There's a cluster (running ROCKS with Sun Grid Engine) which I manage remotely and which I did not set up. Instead it was the IT people at that uni who first configured it. For some reason they named the nodes
compute-0-0.local compute-0-1.local compute-0-2.local compute-0-3.local compute-0-6.local compute-0-7.local
Recently a few extra disks were added to the system, so all jobs were suspended. However, while installing the disks the local IT peep decided to change the node names without consulting us.
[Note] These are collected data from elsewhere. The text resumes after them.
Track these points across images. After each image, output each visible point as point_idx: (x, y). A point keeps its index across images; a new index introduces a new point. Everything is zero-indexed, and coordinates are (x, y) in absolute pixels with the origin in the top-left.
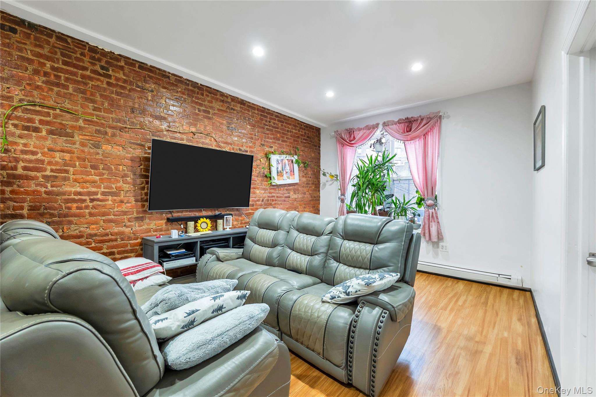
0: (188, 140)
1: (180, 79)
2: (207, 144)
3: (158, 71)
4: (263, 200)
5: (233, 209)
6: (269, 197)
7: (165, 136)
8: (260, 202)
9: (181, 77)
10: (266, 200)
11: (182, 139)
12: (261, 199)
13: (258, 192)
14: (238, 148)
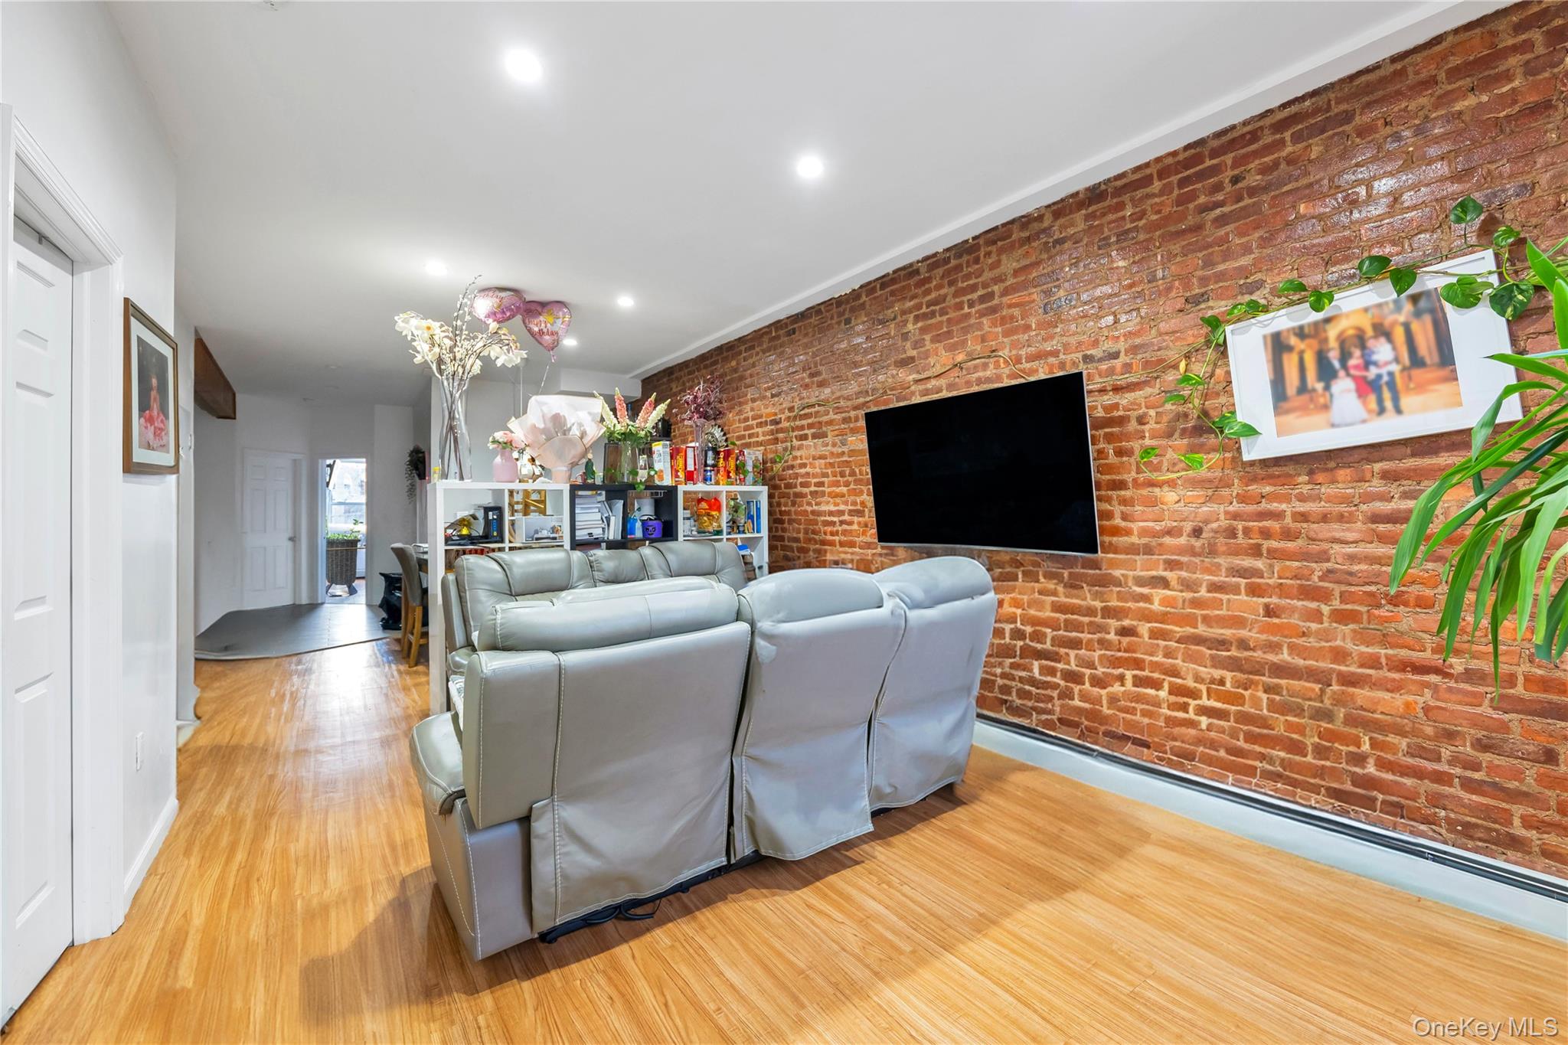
0: (950, 387)
1: (935, 259)
2: (988, 380)
3: (902, 273)
4: (1197, 532)
5: (1064, 556)
6: (1236, 516)
7: (913, 393)
8: (1182, 540)
9: (935, 255)
10: (1216, 532)
11: (940, 390)
12: (1188, 527)
13: (1170, 496)
14: (1080, 355)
Now the nodes were called
compute-0-0.local compute-0-1.local compute-0-2.local compute-0-3.local compute-0-4.local compute-0-5.local
instead. Suddenly there were two node-queues with jobs in them, but with no corresponding nodes.Trying to delete the jobs in those queues only lead to:
all.q@compute-0-5.local BIP 0/8/8 9.12 lx26-amd64
5142 0.55500 submit__v3 me r 02/27/2013 15:02:11 8
---------------------------------------------------------------------------------
all.q@compute-0-6.local BIP 0/8/8 -NA- lx26-amd64 auo
5074 0.55500 submit__nb me dr 02/02/2013 21:53:59 8
The Solution
It wasn't immediately obvious how to fix this, but it turned out to be simple:
qconf -cq all.q@compute-0-6.local
That clears and deletes the queue. That's all.